4. A Form of Alternative Investment

Millennial art buyers may consider fractional art ownership as a form of investment while younger art buyers under the age of 30 may demonstrate interest. It poses as an entry for a new wave of younger buyers to invest in the art market. Evidently, it is important to offer a new special art investment option that attracts new and younger buyers. This business option tends to lean more towards the younger generation to help democratised art as their wealth might still be premature.

Is fractional ownership worth it? Many wealthy consumers buy fine art because they have nowhere else to put their money as other investment options get maxed out before buying the art. One might purchase a painting for US$10 million and flip it for US$12 million after two years to gain a good return. An art sale typically yields slowly over a year, but there are other regular investments that have lower barriers of entry coupled with higher returns.

Clinical High by John Paul Fauves

 “Give yourself a minimum of 7 to 10 years before selling any artwork.” At the end of the day, it is in both parties’ interest to have the artist grow and become more known.

Troy Sadler, Managing Director, Art Works Group

5. Increase Popularity for This New Business Model

Other investment options might have an opportunity to benefit. In the stock market, a few companies provide dividends. For real estate, a homeowner can rent out their property. The art market does not have a method for investors to create returns. Since art is traditionally reserved for the rich and wealthy, they might not need to create passive income from art specifically. Like cryptocurrency and its associated technology, fractional art shares the same concern when it comes to secure ownership and how it could be served in the future.

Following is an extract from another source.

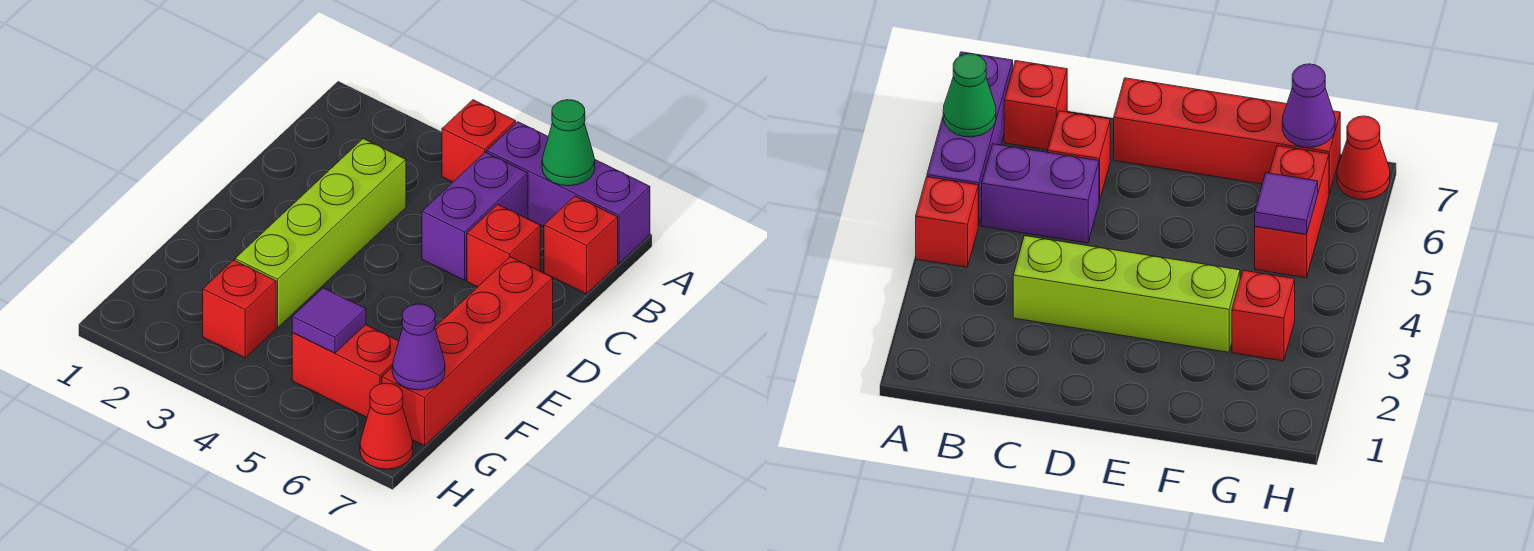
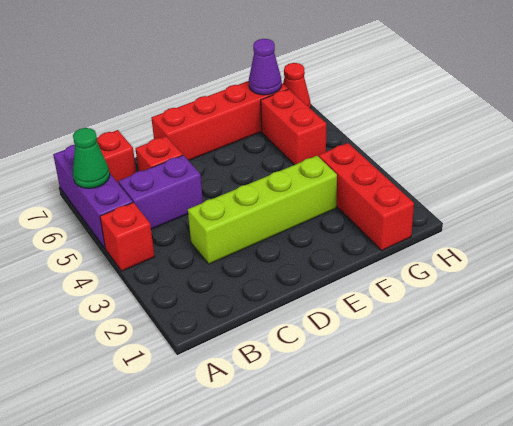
red brick G3 level 1 -> red brick G1:G3 level 1
purple tile G5 level 2 -> none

As fractional ownership is gradually taking shape, the new model has yet to see popularity among consumers. It could eventually cease further development and might revert to classical trading of entire art pieces. While fractional art has ambitions of trying to bridge the gap between social elites and everyday people consuming art in a new way, more needs to be done in the appreciation of art in our everyday lives to see a full effect on art democratisation.